Copy out each line below that contains the word "allocation".

▬▬▬

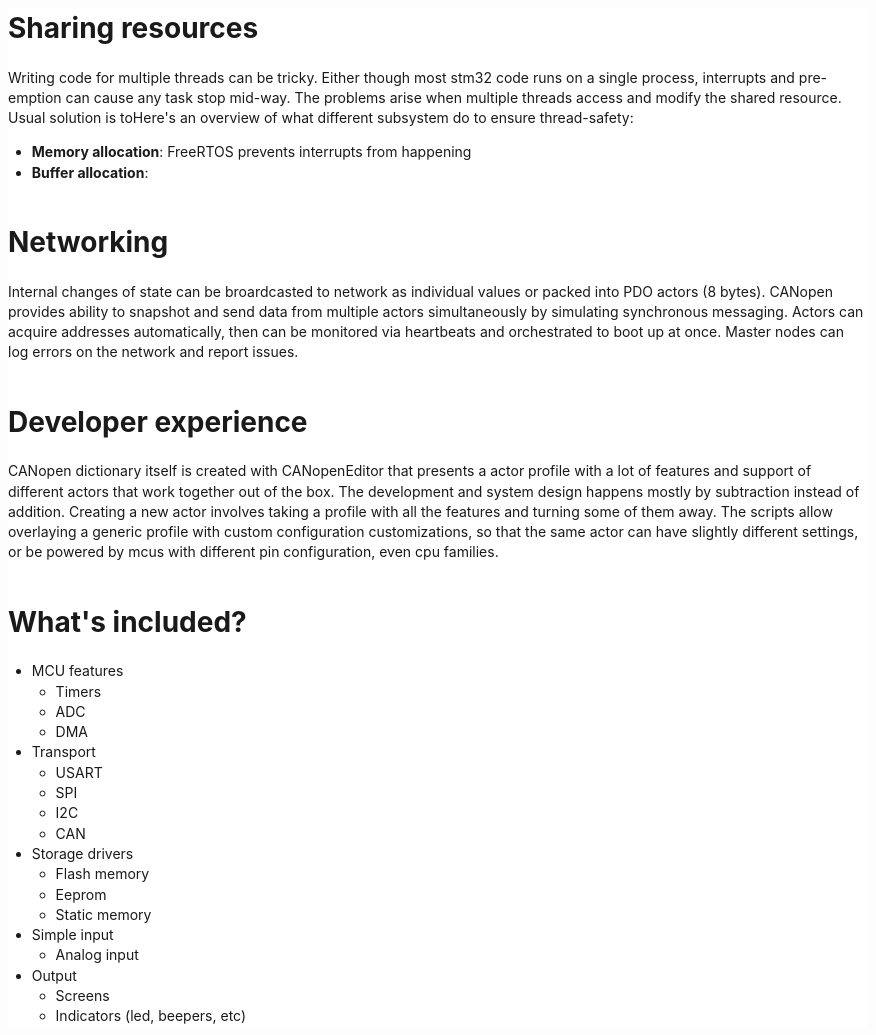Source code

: 
# Sharing resources
Writing code for multiple threads can be tricky. Either though most stm32 code runs on a single process, interrupts and pre-emption can cause any task stop mid-way. The problems arise when multiple threads access and modify the shared resource. Usual solution is toHere's an overview of what different subsystem do to ensure thread-safety:

* **Memory allocation**: FreeRTOS prevents interrupts from happening
* **Buffer allocation**:  

# Networking
Internal changes of state can be broardcasted to network as individual values or packed into PDO actors (8 bytes). CANopen provides ability to snapshot and send data from multiple actors simultaneously by simulating synchronous messaging. Actors can acquire addresses automatically, then can be monitored via heartbeats and orchestrated to boot up at once. Master nodes can log errors on the network and report issues.

# Developer experience 
CANopen dictionary itself is created with CANopenEditor that presents a actor profile with a lot of features and support of different actors that work together out of the box. The development and system design happens mostly by subtraction instead of addition. Creating a new actor involves taking a profile with all the features and turning some of them away. The scripts allow overlaying a generic profile with custom configuration customizations, so that the same actor can have slightly different settings, or be powered by mcus with different pin configuration, even cpu families.


# What's included?

  * MCU features
    - Timers
    - ADC
    - DMA
  * Transport
    - USART
    - SPI
    - I2C
    - CAN
  * Storage drivers
    - Flash memory
    - Eeprom
    - Static memory
  * Simple input
    - Analog input
  * Output
    - Screens
    - Indicators (led, beepers, etc)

▬▬▬

# Finished task:
* **Memory allocation**: FreeRTOS prevents interrupts from happening
* **Buffer allocation**:  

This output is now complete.